PROBLEM REQUIREMENTS:
Only one stretch of the data below is needed. Output the lines from the one with "(in India) and" up to and including the one with "One of the reasons as stated in a study, most", exactly as they stand.

GIVEN RECORDS:
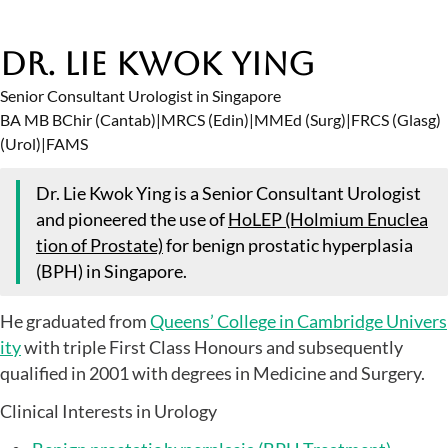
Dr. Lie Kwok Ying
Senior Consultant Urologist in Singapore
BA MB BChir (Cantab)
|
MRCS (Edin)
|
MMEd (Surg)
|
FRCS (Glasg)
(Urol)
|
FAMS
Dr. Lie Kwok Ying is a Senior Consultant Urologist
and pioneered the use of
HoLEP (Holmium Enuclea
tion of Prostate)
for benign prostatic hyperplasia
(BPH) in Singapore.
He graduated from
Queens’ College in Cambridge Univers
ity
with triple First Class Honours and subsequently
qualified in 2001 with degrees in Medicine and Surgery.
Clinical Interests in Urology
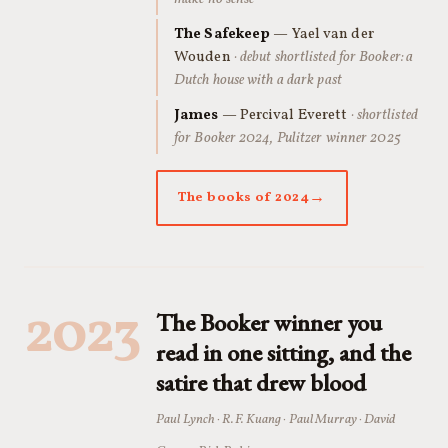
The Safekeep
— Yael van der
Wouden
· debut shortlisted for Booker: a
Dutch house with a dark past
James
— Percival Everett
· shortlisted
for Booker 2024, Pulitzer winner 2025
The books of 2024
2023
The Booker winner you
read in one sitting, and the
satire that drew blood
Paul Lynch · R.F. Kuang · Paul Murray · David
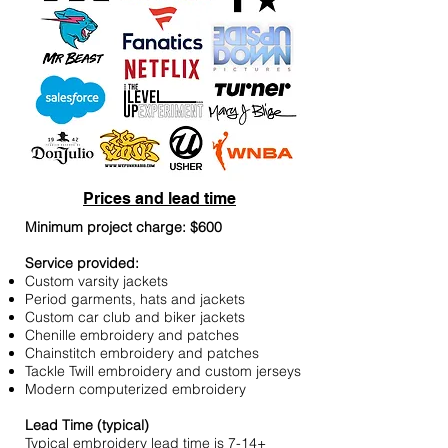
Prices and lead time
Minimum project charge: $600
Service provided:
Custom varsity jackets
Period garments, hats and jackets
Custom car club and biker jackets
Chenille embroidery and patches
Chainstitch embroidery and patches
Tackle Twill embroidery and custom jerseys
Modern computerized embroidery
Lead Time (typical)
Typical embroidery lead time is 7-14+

* * *

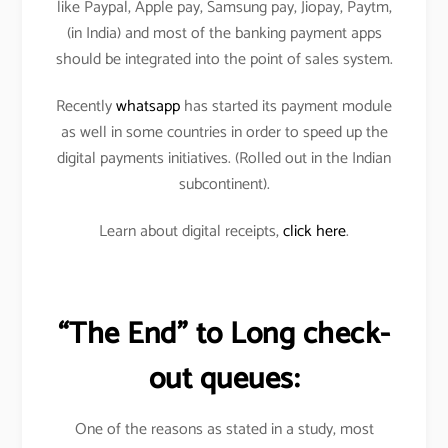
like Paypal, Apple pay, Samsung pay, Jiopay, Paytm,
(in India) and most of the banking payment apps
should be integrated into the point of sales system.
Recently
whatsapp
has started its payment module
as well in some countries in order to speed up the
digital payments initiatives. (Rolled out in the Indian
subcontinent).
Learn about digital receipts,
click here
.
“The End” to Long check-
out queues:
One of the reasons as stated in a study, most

--

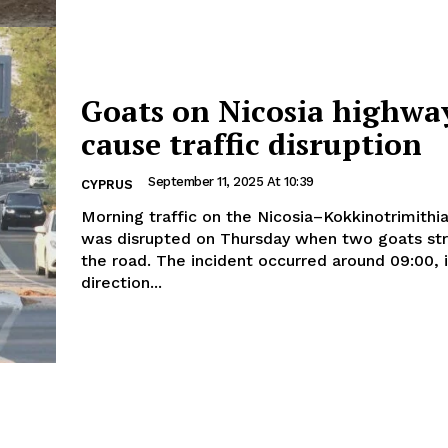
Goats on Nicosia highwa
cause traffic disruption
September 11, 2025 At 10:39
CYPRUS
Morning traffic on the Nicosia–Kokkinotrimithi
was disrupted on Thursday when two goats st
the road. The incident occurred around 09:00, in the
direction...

COMPLETED TASK:
(in India) and most of the banking payment apps
should be integrated into the point of sales system.
Recently
whatsapp
has started its payment module
as well in some countries in order to speed up the
digital payments initiatives. (Rolled out in the Indian
subcontinent).
Learn about digital receipts,
click here
.
“The End” to Long check-
out queues:
One of the reasons as stated in a study, most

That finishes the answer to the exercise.